* [TUGAS] Menurut petikan teks, berapa batalyon teritorial yang rencananya akan dibentuk?

* [PETIKAN TEKS]
- - - -

Contoh nyata peran ini terlihat pada Program Makan Bergizi Gratis (MBG) dan rencana pembentukan 100 batalyon teritorial yang dapat membantu memastikan distribusi pangan secara efisien di daerah-daerah yang sulit dijangkau oleh sektor sipil. Selain itu, peran TNI diharapkan mampu memperkuat kesiapsiagaan nasional di tengah situasi geopolitik dan geoekonomi yang penuh ketidakpastian.

Meski demikian, Khairul menekankan bahwa keterlibatan TNI harus dikelola dengan cermat agar tidak terjadi dominasi yang berlebihan. Tantangan utamanya adalah menjaga agar peran TNI dalam urusan sipil tetap berada dalam batas wajar, sehingga tidak menimbulkan tumpang tindih dengan fungsi lembaga sipil dalam aspek produksi dan distribusi pangan.

- - - -

* [DATA MENTAH]
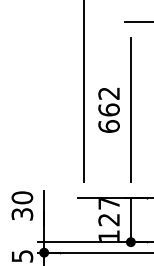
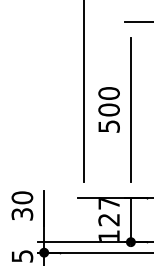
text at (108, 109): 662 -> 500
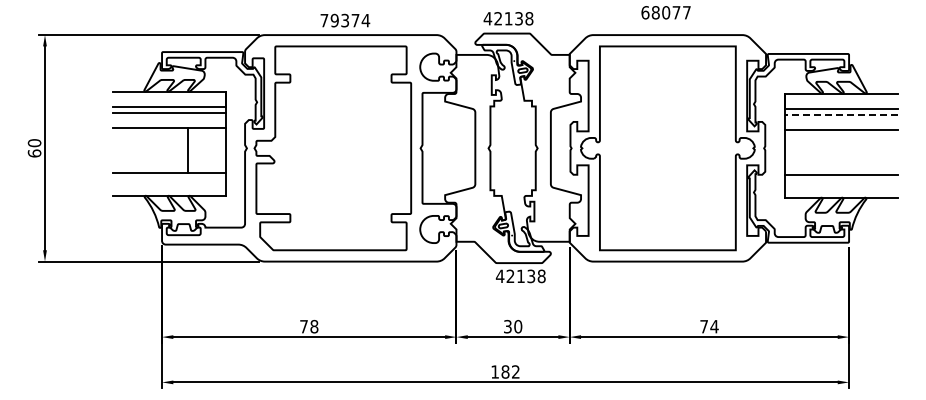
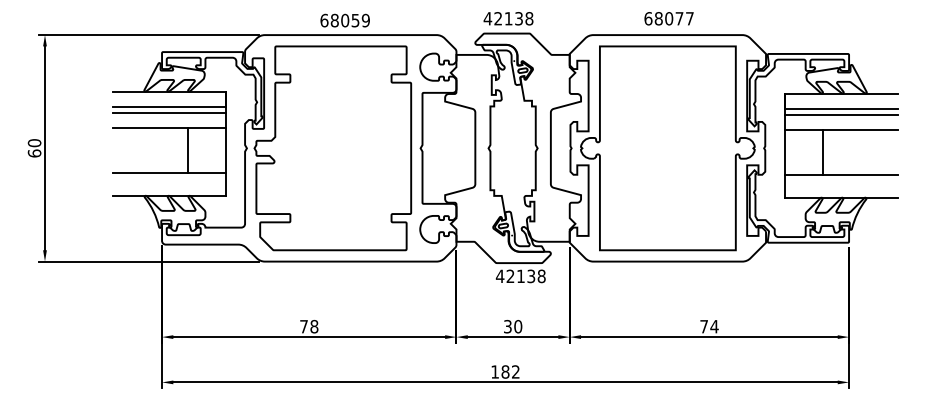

- - - -

* [PENYELESAIAN] 100 batalyon teritorial.